▶ _Description of the task_
Every line of the listing below is to be duplicated exactly, with the pictures left out.

▶ _Given data_
━━━━━━━━━━━━━━━━━━━━━━━━━━━━━━
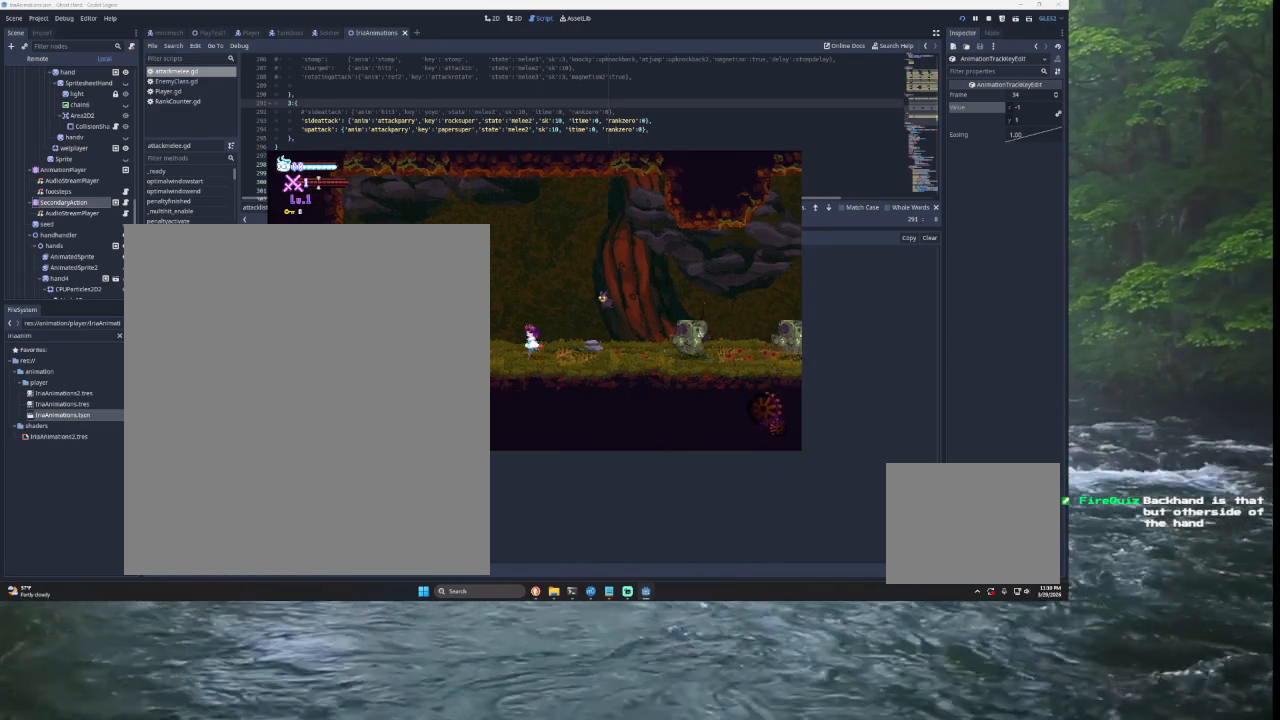
{"buttons": ["SQUARE", "L2"], "left_stick": "up-right", "right_stick": "center", "events": [[67, "left_stick", "center"], [167, "TRIANGLE", "down"], [200, "left_stick", "right"], [367, "TRIANGLE", "up"], [433, "L2", "down"], [433, "left_stick", "up-right"], [500, "SQUARE", "down"]]}
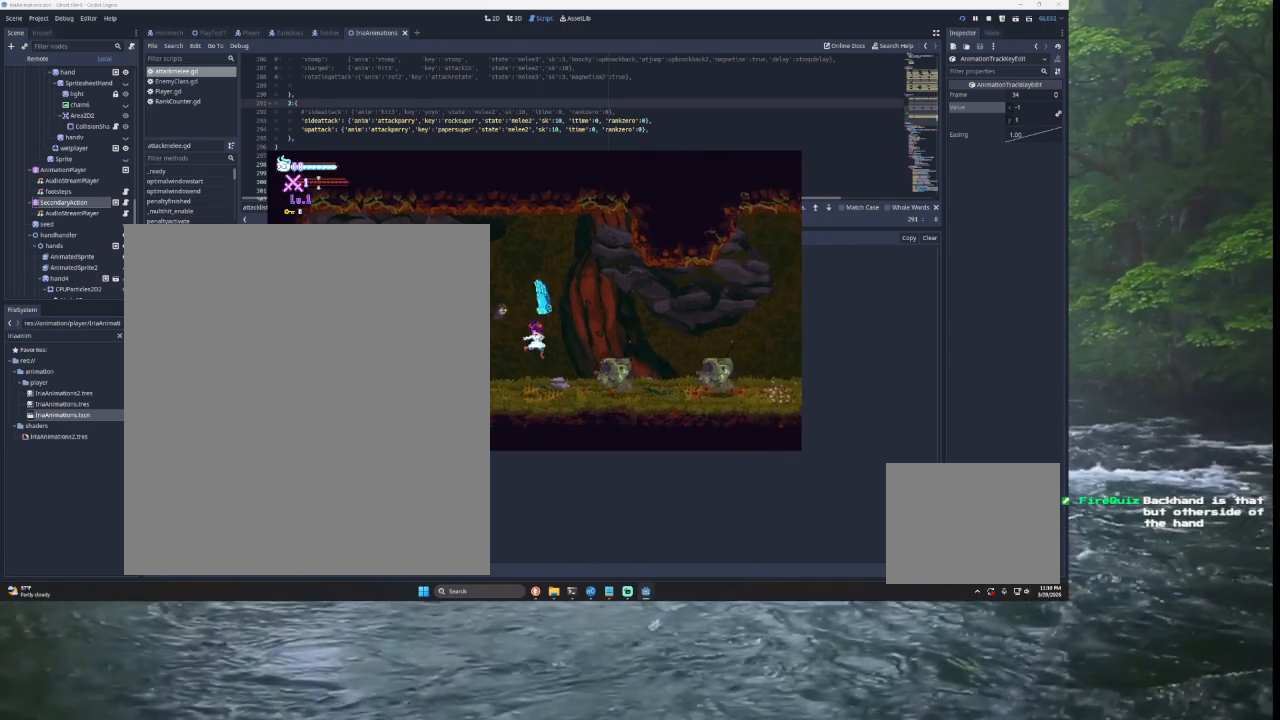
{"buttons": [], "left_stick": "left", "right_stick": "center", "events": [[100, "left_stick", "up"], [133, "L2", "up"], [200, "SQUARE", "up"], [200, "left_stick", "left"]]}
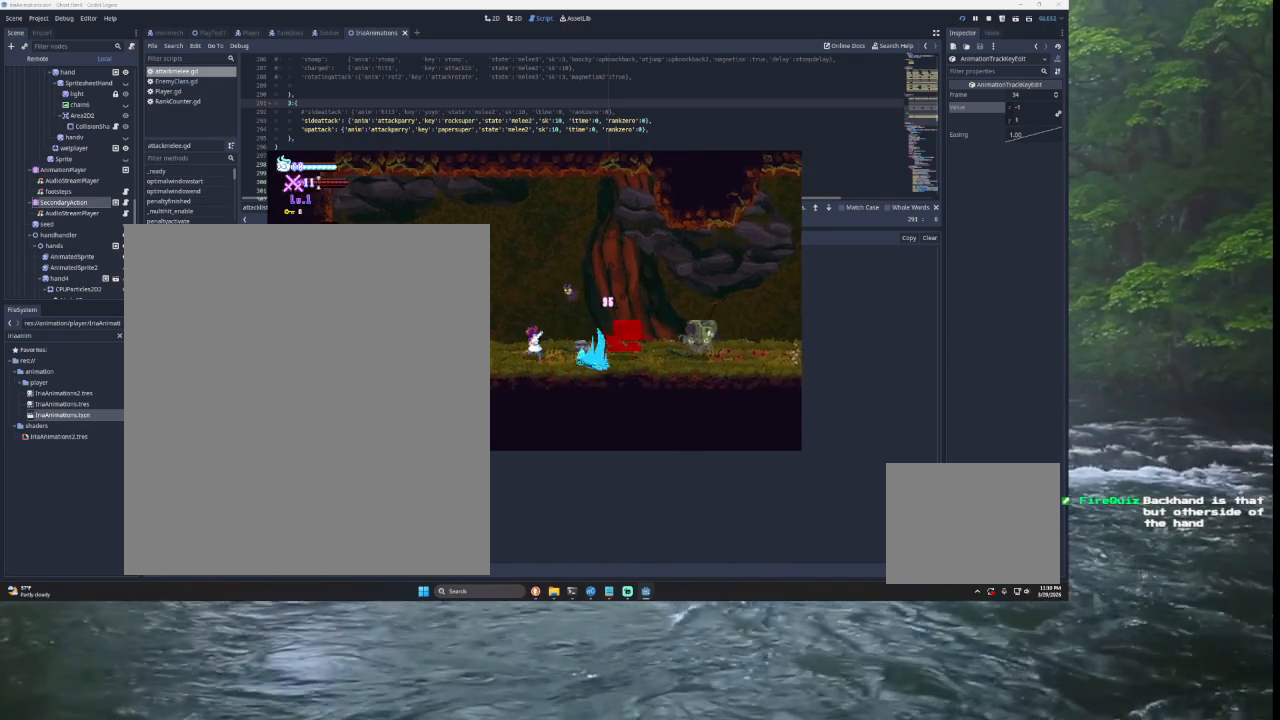
{"buttons": [], "left_stick": "center", "right_stick": "center", "events": [[200, "left_stick", "center"]]}
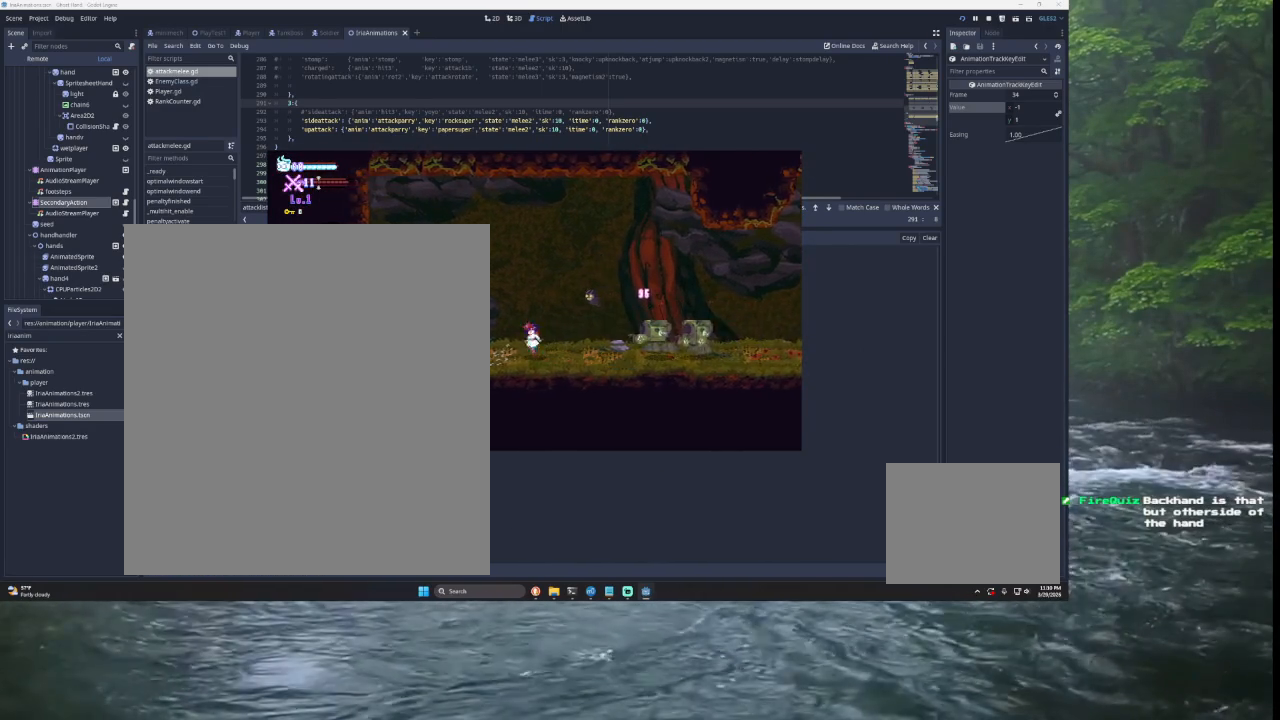
{"buttons": [], "left_stick": "center", "right_stick": "center", "events": [[33, "left_stick", "right"], [167, "L2", "down"], [167, "TRIANGLE", "down"], [200, "SQUARE", "down"], [200, "left_stick", "up-right"], [300, "TRIANGLE", "up"], [333, "left_stick", "right"], [367, "L2", "up"], [400, "SQUARE", "up"], [500, "left_stick", "center"]]}
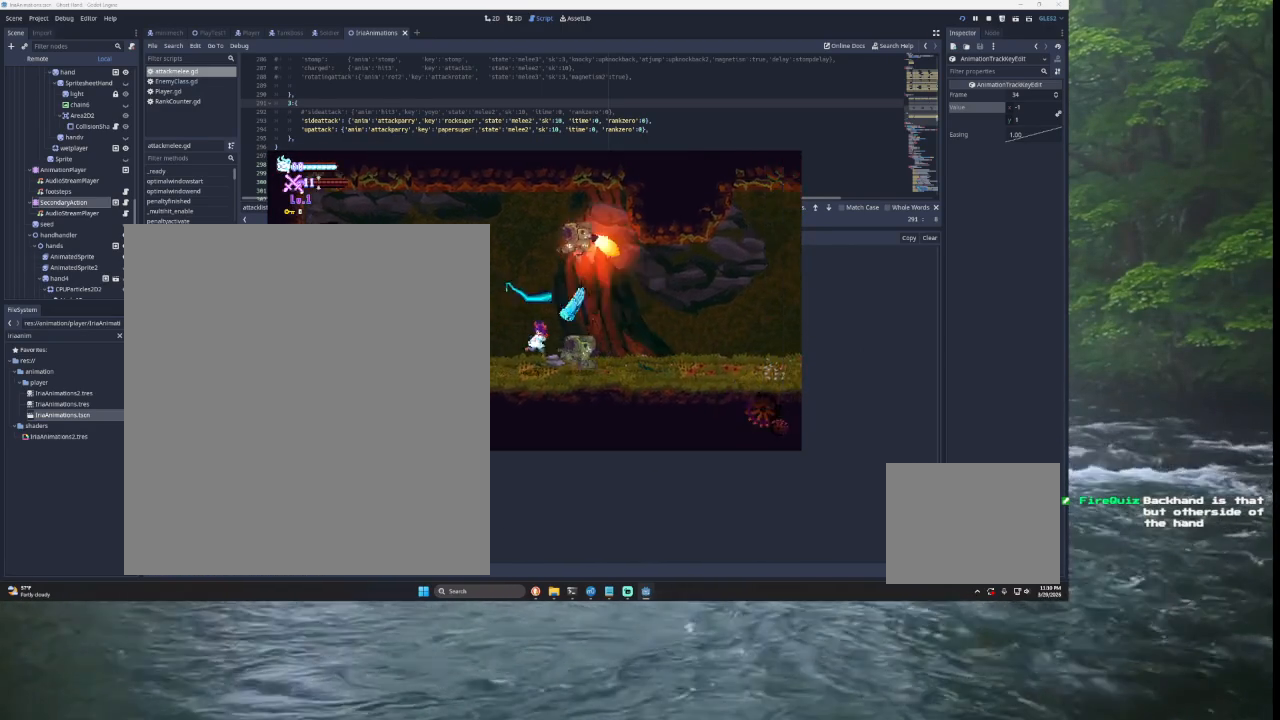
{"buttons": [], "left_stick": "left", "right_stick": "center", "events": [[100, "left_stick", "left"]]}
━━━━━━━━━━━━━━━━━━━━━━━━━━━━━━
▶ _Output for this exercise_
{"buttons": ["SQUARE", "L2"], "left_stick": "up-right", "right_stick": "center", "events": [[67, "left_stick", "center"], [167, "TRIANGLE", "down"], [200, "left_stick", "right"], [367, "TRIANGLE", "up"], [433, "L2", "down"], [433, "left_stick", "up-right"], [500, "SQUARE", "down"]]}
{"buttons": [], "left_stick": "left", "right_stick": "center", "events": [[100, "left_stick", "up"], [133, "L2", "up"], [200, "SQUARE", "up"], [200, "left_stick", "left"]]}
{"buttons": [], "left_stick": "center", "right_stick": "center", "events": [[200, "left_stick", "center"]]}
{"buttons": [], "left_stick": "center", "right_stick": "center", "events": [[33, "left_stick", "right"], [167, "L2", "down"], [167, "TRIANGLE", "down"], [200, "SQUARE", "down"], [200, "left_stick", "up-right"], [300, "TRIANGLE", "up"], [333, "left_stick", "right"], [367, "L2", "up"], [400, "SQUARE", "up"], [500, "left_stick", "center"]]}
{"buttons": [], "left_stick": "left", "right_stick": "center", "events": [[100, "left_stick", "left"]]}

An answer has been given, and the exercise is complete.